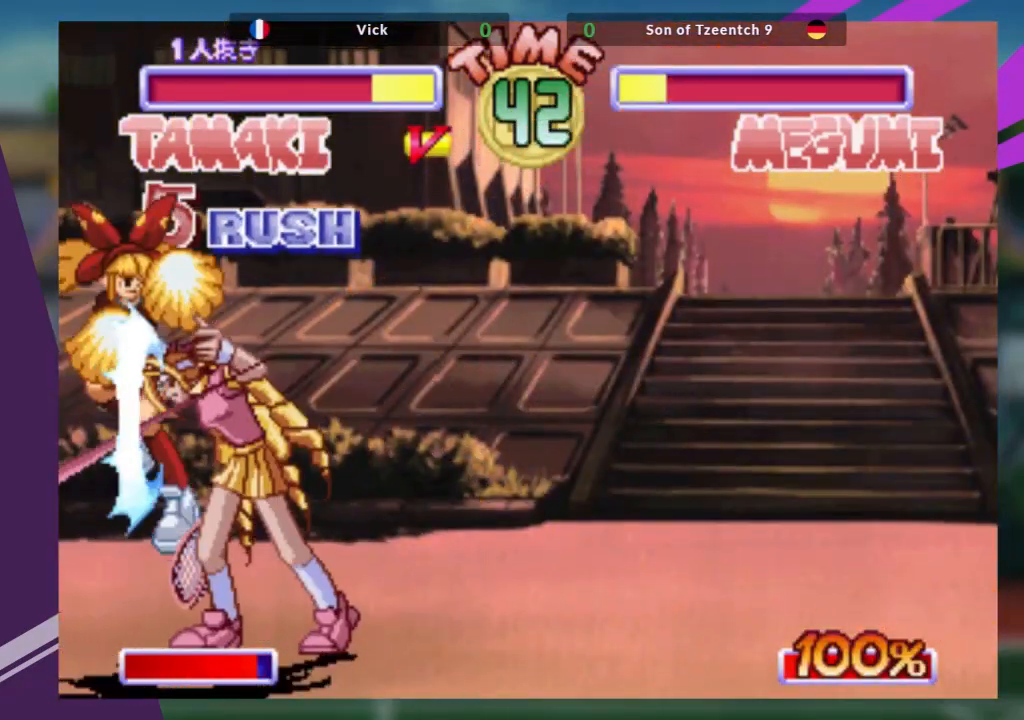
Gameplay with a controller (arcade stick); each line is a JSON object with the inputs held at the frame after it. "events" lists button and stick changes between this image and that frame as [ms after this image, input, new state], when the widget could be followed in between. Not read: L3 R3 other_buttons.
{"buttons": [], "left_stick": "center", "events": [[250, "left_stick", "down"], [317, "left_stick", "center"], [383, "left_stick", "down"], [500, "left_stick", "center"]]}
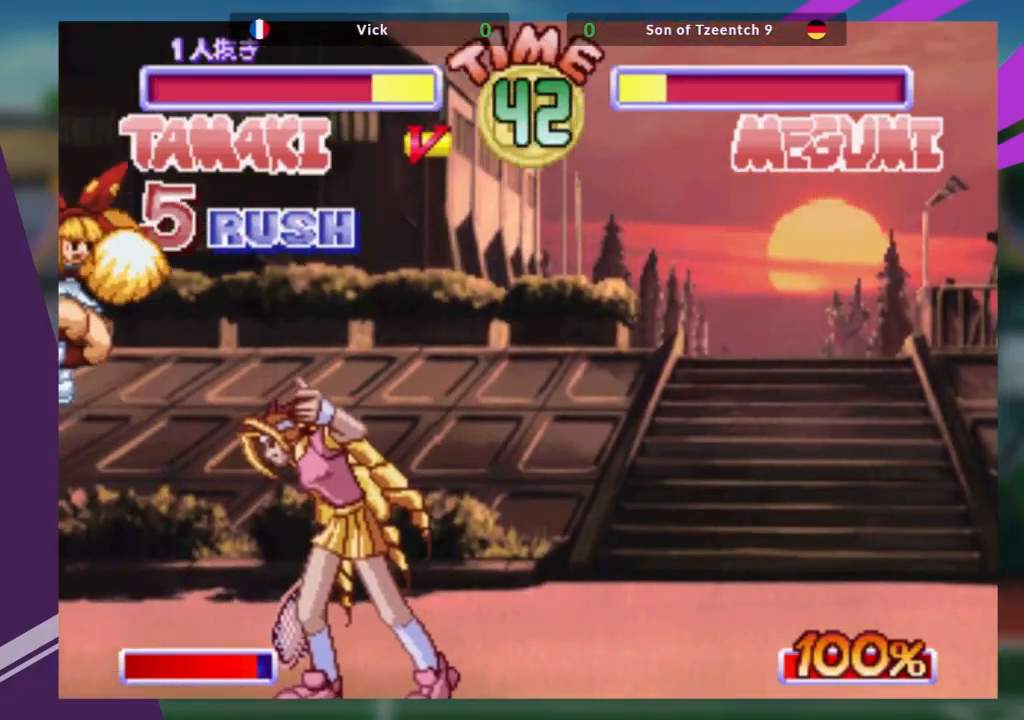
{"buttons": ["TRIANGLE"], "left_stick": "center", "events": [[17, "TRIANGLE", "down"], [50, "left_stick", "down"], [100, "TRIANGLE", "up"], [134, "left_stick", "center"], [184, "TRIANGLE", "down"], [184, "left_stick", "down"], [217, "TRIANGLE", "up"], [317, "TRIANGLE", "down"], [384, "TRIANGLE", "up"], [451, "TRIANGLE", "down"], [451, "left_stick", "center"]]}
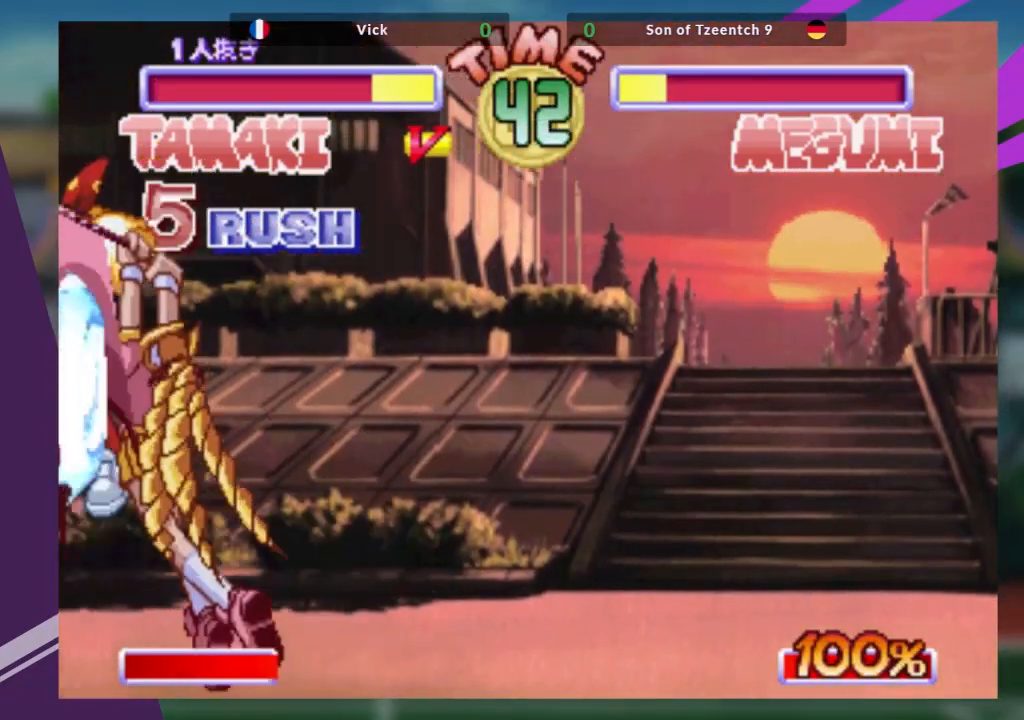
{"buttons": [], "left_stick": "center", "events": [[16, "TRIANGLE", "up"]]}
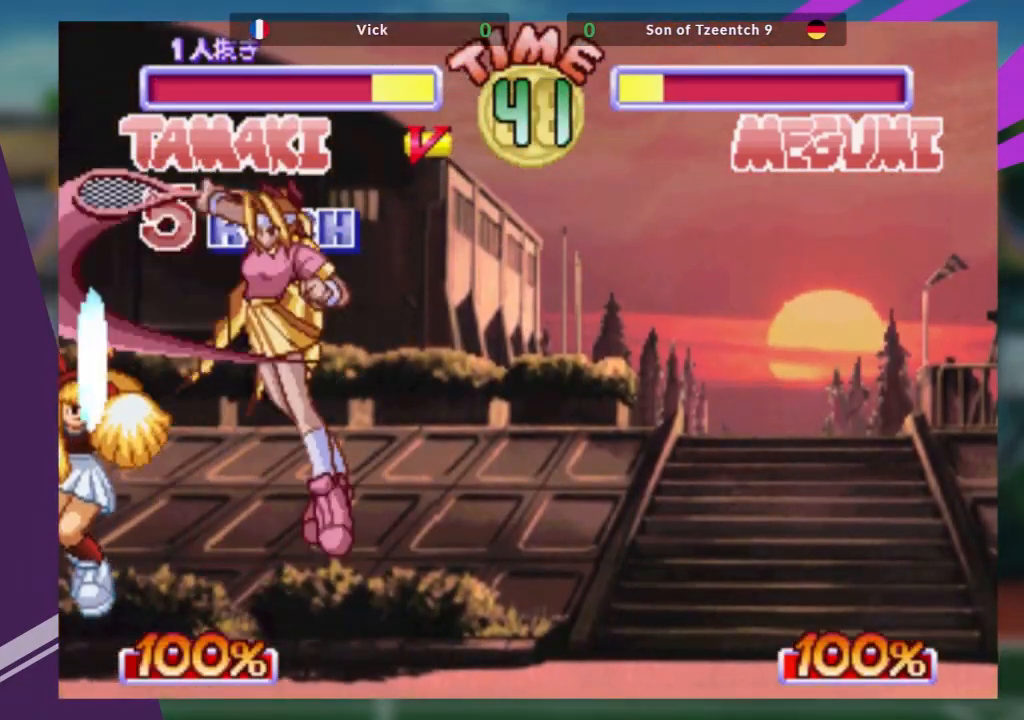
{"buttons": [], "left_stick": "center", "events": []}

=-=-=-=-=

## WHAT YOU NEED TO DO
Lines of the listing above that contain the word "down" must all be copied.

## EXPECTED ANSWER
{"buttons": [], "left_stick": "center", "events": [[250, "left_stick", "down"], [317, "left_stick", "center"], [383, "left_stick", "down"], [500, "left_stick", "center"]]}
{"buttons": ["TRIANGLE"], "left_stick": "center", "events": [[17, "TRIANGLE", "down"], [50, "left_stick", "down"], [100, "TRIANGLE", "up"], [134, "left_stick", "center"], [184, "TRIANGLE", "down"], [184, "left_stick", "down"], [217, "TRIANGLE", "up"], [317, "TRIANGLE", "down"], [384, "TRIANGLE", "up"], [451, "TRIANGLE", "down"], [451, "left_stick", "center"]]}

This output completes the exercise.